Women Vote!
Book Review
The Women’s Suffrage Petition, Te Petihana Whakamana Pōti Wahine 1893
Archives New Zealand/National Library (Bridget Williams Books, $30)
Reviewed by Judith Morrell Nathan
This 100 page A4 sized book is one of three published in connection with the establishment of the He Tohu exhibition in the National Library where the 1835 Declaration of Independence, the Treaty of Waitangi and the 1893 Petition for Women’s Suffrage (the third such petition) are now housed.
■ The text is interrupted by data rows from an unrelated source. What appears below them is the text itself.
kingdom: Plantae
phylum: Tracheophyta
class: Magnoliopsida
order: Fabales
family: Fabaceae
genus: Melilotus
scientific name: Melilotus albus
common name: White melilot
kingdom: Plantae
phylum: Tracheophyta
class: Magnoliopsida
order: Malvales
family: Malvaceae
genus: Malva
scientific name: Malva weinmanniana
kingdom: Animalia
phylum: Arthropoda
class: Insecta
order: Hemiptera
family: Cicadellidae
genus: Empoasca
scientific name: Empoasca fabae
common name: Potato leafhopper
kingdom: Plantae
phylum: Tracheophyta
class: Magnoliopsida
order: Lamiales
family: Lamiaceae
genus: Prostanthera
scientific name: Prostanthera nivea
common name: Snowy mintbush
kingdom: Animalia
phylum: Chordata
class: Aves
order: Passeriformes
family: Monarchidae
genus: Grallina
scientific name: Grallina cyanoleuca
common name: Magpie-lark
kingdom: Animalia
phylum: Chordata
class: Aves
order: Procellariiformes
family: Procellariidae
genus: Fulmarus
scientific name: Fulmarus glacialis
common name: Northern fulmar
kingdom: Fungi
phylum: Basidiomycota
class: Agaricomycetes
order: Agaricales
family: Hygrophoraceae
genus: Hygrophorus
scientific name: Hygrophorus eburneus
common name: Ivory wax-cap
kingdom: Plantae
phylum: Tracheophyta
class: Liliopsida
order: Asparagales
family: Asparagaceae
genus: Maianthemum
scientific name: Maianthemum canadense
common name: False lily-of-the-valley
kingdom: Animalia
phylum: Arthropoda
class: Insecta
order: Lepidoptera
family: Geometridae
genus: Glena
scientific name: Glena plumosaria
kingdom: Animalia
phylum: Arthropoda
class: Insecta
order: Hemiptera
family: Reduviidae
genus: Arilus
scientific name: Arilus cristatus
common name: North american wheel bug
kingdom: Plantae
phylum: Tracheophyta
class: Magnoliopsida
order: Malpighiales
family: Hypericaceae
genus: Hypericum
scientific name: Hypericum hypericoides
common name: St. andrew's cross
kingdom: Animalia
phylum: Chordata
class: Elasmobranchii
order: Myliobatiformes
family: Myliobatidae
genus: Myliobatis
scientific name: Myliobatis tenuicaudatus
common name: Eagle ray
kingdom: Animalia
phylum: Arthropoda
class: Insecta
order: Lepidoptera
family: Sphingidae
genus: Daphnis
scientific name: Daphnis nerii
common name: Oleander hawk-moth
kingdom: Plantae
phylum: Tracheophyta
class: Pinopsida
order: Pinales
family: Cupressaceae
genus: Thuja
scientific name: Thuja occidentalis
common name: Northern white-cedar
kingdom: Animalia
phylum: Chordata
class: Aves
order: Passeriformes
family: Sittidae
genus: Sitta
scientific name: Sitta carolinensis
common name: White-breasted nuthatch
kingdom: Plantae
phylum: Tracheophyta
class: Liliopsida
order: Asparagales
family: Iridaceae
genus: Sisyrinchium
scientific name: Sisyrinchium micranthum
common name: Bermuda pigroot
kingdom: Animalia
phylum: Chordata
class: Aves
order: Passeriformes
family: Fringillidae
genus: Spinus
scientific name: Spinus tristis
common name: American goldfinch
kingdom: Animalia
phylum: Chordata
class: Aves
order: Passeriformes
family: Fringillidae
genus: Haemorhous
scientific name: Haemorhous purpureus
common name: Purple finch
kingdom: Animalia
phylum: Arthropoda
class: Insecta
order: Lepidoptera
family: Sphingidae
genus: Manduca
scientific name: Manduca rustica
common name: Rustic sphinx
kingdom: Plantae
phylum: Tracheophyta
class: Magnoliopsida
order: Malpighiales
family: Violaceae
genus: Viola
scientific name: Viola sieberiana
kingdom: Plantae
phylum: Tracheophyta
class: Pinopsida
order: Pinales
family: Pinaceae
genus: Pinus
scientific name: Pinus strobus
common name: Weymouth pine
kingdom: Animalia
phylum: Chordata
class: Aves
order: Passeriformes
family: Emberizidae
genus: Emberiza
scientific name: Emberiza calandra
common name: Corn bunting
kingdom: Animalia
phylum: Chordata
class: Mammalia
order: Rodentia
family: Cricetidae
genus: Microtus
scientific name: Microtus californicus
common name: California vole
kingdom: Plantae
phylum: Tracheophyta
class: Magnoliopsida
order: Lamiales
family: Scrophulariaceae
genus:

I learned a lot from the 10 page introduction by Professor Barbara Brookes which set the petition in the context in terms of men’s electoral rights and of women’s rights more broadly, in both Britain and New Zealand. Women were largely ignored in relation to the 1835 Declaration and the 1840 Treaty of Waitangi, even though in Māori society there were women of chiefly rank who could have participated. Brookes outlines the gradual broadening of the suffrage by the abolition of the property requirement and the inclusion of Māori men. Married women gained property rights in New Zealand in 1884. The growing temperance movement underpinned many women’s commitment to seeking the vote. Some two-thirds of all New Zealand women exercised their right to vote in the November 1893 election, only two months after the bill became law, 125 years ago this September.
The introduction is followed by potted biographies of 161 of the 24,000 signatories, drawn from throughout the country, roughly in proportion to the number of women there who signed the petition. In South Dunedin over 50% of women signed. It is estimated there were up to 6000 signatories in the sheets that have been lost.